Who would ever want to leave Hawaii? With its lush mountains and ocean breezes it’s truly a paradise. Yet some Hawaiians are saying goodbye to the Aloha State. Does the state have one of the best cities for weather?
To determine where people from Hawaii are moving to the most, 24/7 Wall St. reviewed state-to-state migration flows from the U.S. Census Bureau’s 2019 American Community Survey, revealing the number of people living in other states (or Washington D.C.) in 2019 who had lived in Hawaii the previous year. State population estimates are also from the ACS and are for residents age 1 and older. All rankings are out of a universe of 49 states and the District of Columbia. (See how every state’s population has changed since 2010.)
So why are they leaving? The main reason is financial. To live in paradise, you pay a high price. In a 2019 poll by Pacific Resource Partnership, 45% of the island residents surveyed said they were leaving the state or considering a move. Of those contemplating leaving, 47% named the cost of living as the most important reason.

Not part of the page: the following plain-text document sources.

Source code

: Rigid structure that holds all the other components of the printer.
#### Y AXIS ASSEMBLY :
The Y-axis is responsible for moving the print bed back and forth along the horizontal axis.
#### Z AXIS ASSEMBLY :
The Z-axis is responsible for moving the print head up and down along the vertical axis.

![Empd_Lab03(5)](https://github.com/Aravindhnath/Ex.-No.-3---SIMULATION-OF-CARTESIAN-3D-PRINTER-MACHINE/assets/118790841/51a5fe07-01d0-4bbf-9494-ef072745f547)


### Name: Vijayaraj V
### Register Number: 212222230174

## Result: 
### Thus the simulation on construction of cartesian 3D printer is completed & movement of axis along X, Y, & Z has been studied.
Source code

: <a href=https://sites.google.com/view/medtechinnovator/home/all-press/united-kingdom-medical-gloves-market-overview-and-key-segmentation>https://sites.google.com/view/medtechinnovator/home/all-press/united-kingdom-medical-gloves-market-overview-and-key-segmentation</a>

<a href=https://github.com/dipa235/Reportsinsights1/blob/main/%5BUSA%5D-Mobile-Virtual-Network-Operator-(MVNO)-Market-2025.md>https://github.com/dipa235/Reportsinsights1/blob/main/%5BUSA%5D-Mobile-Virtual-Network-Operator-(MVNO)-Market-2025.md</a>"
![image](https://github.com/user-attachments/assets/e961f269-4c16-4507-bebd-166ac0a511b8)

Yet when they do relocate, Hawaiians aren’t willing to forgo some of their home state’s advantages, however. They want a warm climate, so California is their most desired destination. In 2019, nearly 12,000 Hawaiians, or about 18% of those leaving the state, made their way to the Golden State. (On the other hand, see where people in California are moving to the most.)
Texas was the second most preferred destination for Hawaiians. It gained 7,000 or 10% of those exiting the state. The Eastern U.S. was apparently a trek too far for Hawaiians, however. Not one moved to Delaware, the District of Columbia, or Rhode Island. North Dakota didn’t welcome any Hawaiians, either, and only two relocated to Vermont.